Recollecting back, 1999 was a defining moment in my life! It was the year that IMCB accepted me for an internship programme in Prof. Hong Wanjin’s lab when I was back in Singapore from Canada for my summer vacation. It was a life-changing internship because it planted the seed which went on to blossom into a longer and deeper relationship with IMCB. Two years later, I graduated from the University of Toronto and found myself in IMCB again, but this time round as a Ph.D. student. It was not by lucky tip, but a single-minded decision that this was the place that I would spend my next 5 years or so pursuing my passion for research because it’s where I had many fond memories and it’s where I could see my aspirations fulfilled! My Ph.D. research was conducted in Dr. Li Baojie’s lab. I used genetic evidence from mouse models to elucidate signaling pathways in DNA damages in tumorigenesis and in bone formation and turnover in osteoporosis. Beyond the intellectual demands, the grueling 5-year ‘marathon’ nurtured me in the other equally important ‘soft’ aspects of doing research, i.e. the mettle to deal with the countless ups and downs of research, being resourceful, and the ability to solve problems collaboratively, yet independently. These are life-long skills that equipped me for my journey well beyond IMCB.

After completing my Ph.D. in 2006, I was honored to receive a Susan Komen Breast Cancer Foundation fellowship and joined Prof. Elizabeth Blackburn’s lab in the University of California, San Francisco (UCSF) where my research centered around telomeres, the protective ends of the chromosomes, and on telomerase, the enzyme that extends the telomeres. Together with Prof. John Sedat, I explored a live cell dynamic approach to telomere regulation. The topic of telomeres and telomerase has won Prof. Blackburn the Nobel Prize for Physiology or Medicine in 2009. It was the training I had received from IMCB and the technical skills and a number of original publications I had in Dr. Li Baojie’s lab that have gotten me the opportunity to work with world-class/top-notch scientists. I also had the chance in 2008 to work with Prof. Edison Liu in the Genome Institute of Singapore (GIS), substantiating my research on telomeres and telomerase with a genomics perspective. Throughout, my blessings come from people who helped me with learning when I fell and make mistakes and mentorship from Profs. Li Baojie, Elizabeth Blackburn and Edison Liu refined me to who I am today.

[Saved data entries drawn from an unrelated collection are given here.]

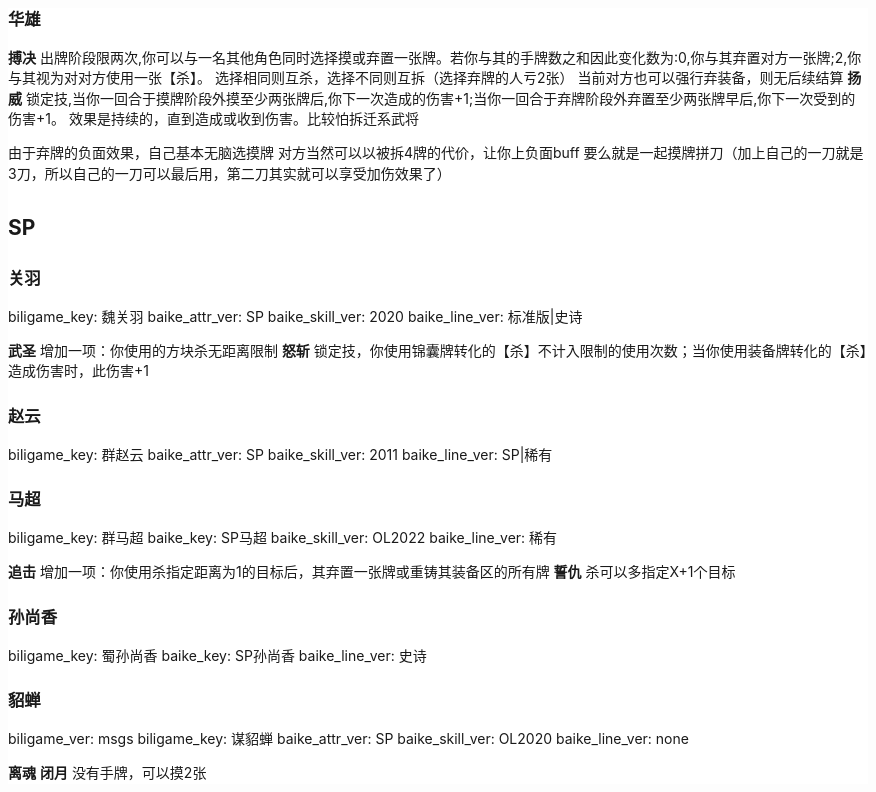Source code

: ### 华雄
**搏决** 出牌阶段限两次,你可以与一名其他角色同时选择摸或弃置一张牌。若你与其的手牌数之和因此变化数为:0,你与其弃置对方一张牌;2,你与其视为对对方使用一张【杀】。
选择相同则互杀，选择不同则互拆（选择弃牌的人亏2张）
当前对方也可以强行弃装备，则无后续结算
**扬威** 锁定技,当你一回合于摸牌阶段外摸至少两张牌后,你下一次造成的伤害+1;当你一回合于弃牌阶段外弃置至少两张牌早后,你下一次受到的伤害+1。
效果是持续的，直到造成或收到伤害。比较怕拆迁系武将

由于弃牌的负面效果，自己基本无脑选摸牌
对方当然可以以被拆4牌的代价，让你上负面buff
要么就是一起摸牌拼刀（加上自己的一刀就是3刀，所以自己的一刀可以最后用，第二刀其实就可以享受加伤效果了）

## SP
### 关羽
biligame_key: 魏关羽
baike_attr_ver: SP
baike_skill_ver: 2020
baike_line_ver: 标准版|史诗

**武圣** 增加一项：你使用的方块杀无距离限制
**怒斩** 锁定技，你使用锦囊牌转化的【杀】不计入限制的使用次数；当你使用装备牌转化的【杀】造成伤害时，此伤害+1

### 赵云
biligame_key: 群赵云
baike_attr_ver: SP
baike_skill_ver: 2011
baike_line_ver: SP|稀有

### 马超
biligame_key: 群马超
baike_key: SP马超
baike_skill_ver: OL2022
baike_line_ver: 稀有

**追击** 增加一项：你使用杀指定距离为1的目标后，其弃置一张牌或重铸其装备区的所有牌
**誓仇** 杀可以多指定X+1个目标

### 孙尚香
biligame_key: 蜀孙尚香
baike_key: SP孙尚香
baike_line_ver: 史诗

### 貂蝉
biligame_ver: msgs
biligame_key: 谋貂蝉
baike_attr_ver: SP
baike_skill_ver: OL2020
baike_line_ver: none

**离魂**
**闭月** 没有手牌，可以摸2张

I am currently a faculty in the Department of Biochemistry, Yong Loo Lin School of Medicine, at the National University of Singapore (http://www.med.nus.edu.sg/bch/pi/wxy/). My laboratory is over four and half years-old. I am currently developing novel anti-cancer therapies based on telomerase inhibitors and aim to decipher the mechanisms of telomere attrition-induced body dysfunctions using both human clinical samples and mouse models to provide new therapeutics, especially in metabolic and cognitive areas such as cardiovascular diseases, diabetes and neurodegeneration.

To end, IMCB has played a career-defining role in my life and I am deeply grateful for the invaluable experience and training that it has bestowed on me. I would like to especially extend my heartfelt thanks all the people during my stint in IMCB which include Professors Uttam Surana, Hong Wanjin, Li Peng, Zhang Lianhui, Alan Porter, Zeng Qi, Peter Lobie and my colleagues in various labs with whom I shared many memorable experiences together!